Le temps devint peu à peu menaçant, puis mauvais, puis détestable. Deux jours avant le naufrage de la Guïdare, une violente tempête se déclara. Amasia et Nedjeb comprirent bien, à la colère du capitaine, qu’il était forcé de modifier sa route, et que la tourmente le poussait là où il ne voulait point aller. Et alors, ce fut avec une sorte de bonheur que les deux jeunes filles se sentirent emportées par cette tempête, puisqu’elle les éloignait du but que la Guïdare voulait atteindre.

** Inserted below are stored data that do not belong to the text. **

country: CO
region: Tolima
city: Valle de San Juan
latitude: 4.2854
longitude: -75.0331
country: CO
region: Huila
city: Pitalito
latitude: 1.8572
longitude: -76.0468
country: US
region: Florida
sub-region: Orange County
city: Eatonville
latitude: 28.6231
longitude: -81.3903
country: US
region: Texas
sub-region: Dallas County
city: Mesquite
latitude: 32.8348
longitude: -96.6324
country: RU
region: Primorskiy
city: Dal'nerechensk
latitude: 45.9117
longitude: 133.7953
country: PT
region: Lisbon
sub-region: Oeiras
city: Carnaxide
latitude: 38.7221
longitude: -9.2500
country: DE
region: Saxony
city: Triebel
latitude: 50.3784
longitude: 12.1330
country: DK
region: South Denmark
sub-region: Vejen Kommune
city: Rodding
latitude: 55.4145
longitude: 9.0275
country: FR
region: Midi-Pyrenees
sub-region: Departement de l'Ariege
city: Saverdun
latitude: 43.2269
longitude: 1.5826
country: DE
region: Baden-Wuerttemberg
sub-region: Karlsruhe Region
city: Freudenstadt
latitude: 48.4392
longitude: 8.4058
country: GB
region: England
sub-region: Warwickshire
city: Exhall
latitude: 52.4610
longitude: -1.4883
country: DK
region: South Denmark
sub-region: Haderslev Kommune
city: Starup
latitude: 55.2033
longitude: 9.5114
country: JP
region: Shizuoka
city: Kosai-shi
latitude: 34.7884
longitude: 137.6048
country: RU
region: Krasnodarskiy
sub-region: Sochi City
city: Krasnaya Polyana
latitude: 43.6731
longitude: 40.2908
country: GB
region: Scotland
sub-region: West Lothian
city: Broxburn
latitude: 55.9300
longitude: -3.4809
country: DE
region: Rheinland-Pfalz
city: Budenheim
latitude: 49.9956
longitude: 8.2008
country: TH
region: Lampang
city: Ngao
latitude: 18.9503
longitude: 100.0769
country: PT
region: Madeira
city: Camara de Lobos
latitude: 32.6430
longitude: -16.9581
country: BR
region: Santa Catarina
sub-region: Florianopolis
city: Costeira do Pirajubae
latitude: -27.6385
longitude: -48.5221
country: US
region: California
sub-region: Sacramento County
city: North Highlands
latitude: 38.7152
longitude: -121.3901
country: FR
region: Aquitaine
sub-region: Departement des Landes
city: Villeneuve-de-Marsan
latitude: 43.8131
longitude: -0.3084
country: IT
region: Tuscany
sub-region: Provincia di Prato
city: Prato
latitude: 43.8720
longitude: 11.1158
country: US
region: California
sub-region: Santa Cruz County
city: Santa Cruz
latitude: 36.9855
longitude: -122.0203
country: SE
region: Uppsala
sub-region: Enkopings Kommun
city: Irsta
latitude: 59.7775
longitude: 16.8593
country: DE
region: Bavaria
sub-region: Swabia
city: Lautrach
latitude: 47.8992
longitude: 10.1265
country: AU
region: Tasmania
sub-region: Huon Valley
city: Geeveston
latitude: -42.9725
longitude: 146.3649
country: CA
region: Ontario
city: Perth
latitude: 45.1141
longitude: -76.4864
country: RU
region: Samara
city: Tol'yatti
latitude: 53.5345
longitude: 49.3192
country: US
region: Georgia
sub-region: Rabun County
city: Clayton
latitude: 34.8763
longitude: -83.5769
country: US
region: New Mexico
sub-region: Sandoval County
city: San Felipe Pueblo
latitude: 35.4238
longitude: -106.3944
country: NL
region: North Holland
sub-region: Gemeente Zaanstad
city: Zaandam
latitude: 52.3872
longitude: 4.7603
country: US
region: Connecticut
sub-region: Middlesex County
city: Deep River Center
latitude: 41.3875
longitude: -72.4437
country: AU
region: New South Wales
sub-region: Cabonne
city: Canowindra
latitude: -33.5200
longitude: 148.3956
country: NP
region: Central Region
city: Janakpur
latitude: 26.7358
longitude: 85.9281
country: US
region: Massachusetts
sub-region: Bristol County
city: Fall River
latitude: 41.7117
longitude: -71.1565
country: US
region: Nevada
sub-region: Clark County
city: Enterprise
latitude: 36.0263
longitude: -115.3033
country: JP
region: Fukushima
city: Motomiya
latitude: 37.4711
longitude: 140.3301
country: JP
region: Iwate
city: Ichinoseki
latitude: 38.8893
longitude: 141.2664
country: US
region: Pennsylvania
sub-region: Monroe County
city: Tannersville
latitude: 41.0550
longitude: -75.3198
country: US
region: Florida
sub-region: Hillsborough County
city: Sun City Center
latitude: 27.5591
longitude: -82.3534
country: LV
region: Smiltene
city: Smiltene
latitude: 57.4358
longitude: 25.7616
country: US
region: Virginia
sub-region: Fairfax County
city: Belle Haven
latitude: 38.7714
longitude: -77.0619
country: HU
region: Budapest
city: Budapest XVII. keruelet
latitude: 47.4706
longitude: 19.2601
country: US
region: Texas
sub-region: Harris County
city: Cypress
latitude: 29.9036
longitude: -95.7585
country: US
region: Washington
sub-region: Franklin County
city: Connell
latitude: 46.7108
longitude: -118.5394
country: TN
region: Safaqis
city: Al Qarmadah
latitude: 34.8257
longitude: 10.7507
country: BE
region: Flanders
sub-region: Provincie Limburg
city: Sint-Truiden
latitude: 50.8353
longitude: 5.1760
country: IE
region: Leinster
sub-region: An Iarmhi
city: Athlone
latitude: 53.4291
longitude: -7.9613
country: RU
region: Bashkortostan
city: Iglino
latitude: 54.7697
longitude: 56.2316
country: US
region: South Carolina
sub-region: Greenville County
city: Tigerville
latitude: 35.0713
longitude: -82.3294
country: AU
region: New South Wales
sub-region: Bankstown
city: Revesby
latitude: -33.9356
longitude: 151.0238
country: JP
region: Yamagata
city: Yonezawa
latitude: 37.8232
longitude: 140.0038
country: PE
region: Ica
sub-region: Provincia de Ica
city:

« Oui, cher Ahmet, dit Amasia pour achever son récit, en pensant au sort qui m’était destiné, en me voyant séparée de vous, entraînée là où vous ne m’auriez jamais revue, ma résolution était bien prise !… Nedjeb le savait !… Elle n’aurait pu m’empêcher de l’accomplir !… Et avant que la tartane n’eût atteint ce rivage maudit… je me serais précipitée dans les flots !… Mais la tempête est venue !… Ce qui devait nous perdre nous a sauvées !… Mon Ahmet, vous m’êtes apparu au milieu des lames furieuses !… Non !… jamais je n’oublierai…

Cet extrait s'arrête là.